Killer odwrócił się I schował głowę w jego ramieniu.Nightmare patrzył się na Killer'a który wydawał by się być jeszcze w gorszym stanie niż wcześniej.W końcu Zabójca przerwał ciszę i odezwał się pół głosem:
-Naprawdę jestem potworem-Powiedział to z taką pewnością i obojętnością,jakby było to coś zupełnie normalnego lub oczywistego.Nightmare tylko zabrał jedną rękę na jego czaszce,lekko się chwiała przez wzdryg do jakichkolwiek czułości.

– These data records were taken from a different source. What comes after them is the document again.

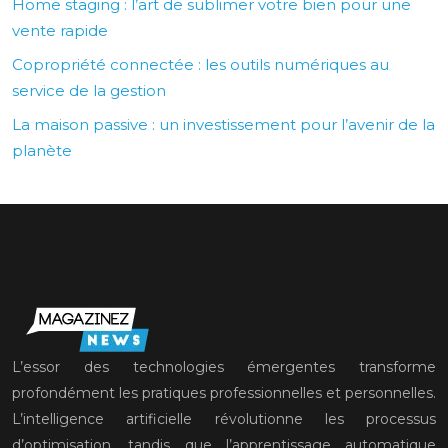
Home staging : l’art de sublimer votre bien pour une
vente rapide
Copropriété connectée : les outils numériques au
service de la gestion
La maison passive : un investissement pour l’avenir de la
planète
L’essor des technologies émergentes transforme
profondément les pratiques professionnelles et personnelles.
L’intelligence artificielle révolutionne les processus
d’optimisation, tandis que l’apprentissage automatique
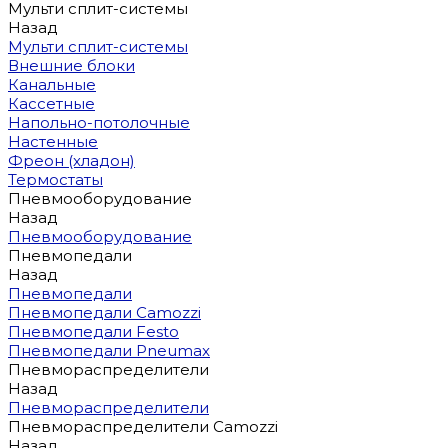
Мульти сплит-системы
Назад
Мульти сплит-системы
Внешние блоки
Канальные
Кассетные
Напольно-потолочные
Настенные
Фреон (хладон)
Термостаты
Пневмооборудование
Назад
Пневмооборудование
Пневмопедали
Назад
Пневмопедали
Пневмопедали Camozzi
Пневмопедали Festo
Пневмопедали Pneumax
Пневмораспределители
Назад
Пневмораспределители
Пневмораспределители Camozzi
Назад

-Myślę że Cię kocham-Nightmare niepewnie czekał na jego odpowiedź.Wypialił to pod wpływem chwili,ale po chwili poczuł się pewniej gdy wyczuł aurę Killer'a,która zaczęła wypełniać cały pokój.
-T-to dla mnie za wcześnie-Killer wydarł się z jego uścisku.Po chwili wyszedł stąd,zostawiając Koszmara samego.
Nightmare wciąż wspominał to czego przed chwilą doświadczył.W ułamku sekundy,oschła i przerażona aura,zamieniła się w coś co można określić ciepłym i przyjemnym.Jednocześnie sprawiając że poczuł on ulgę.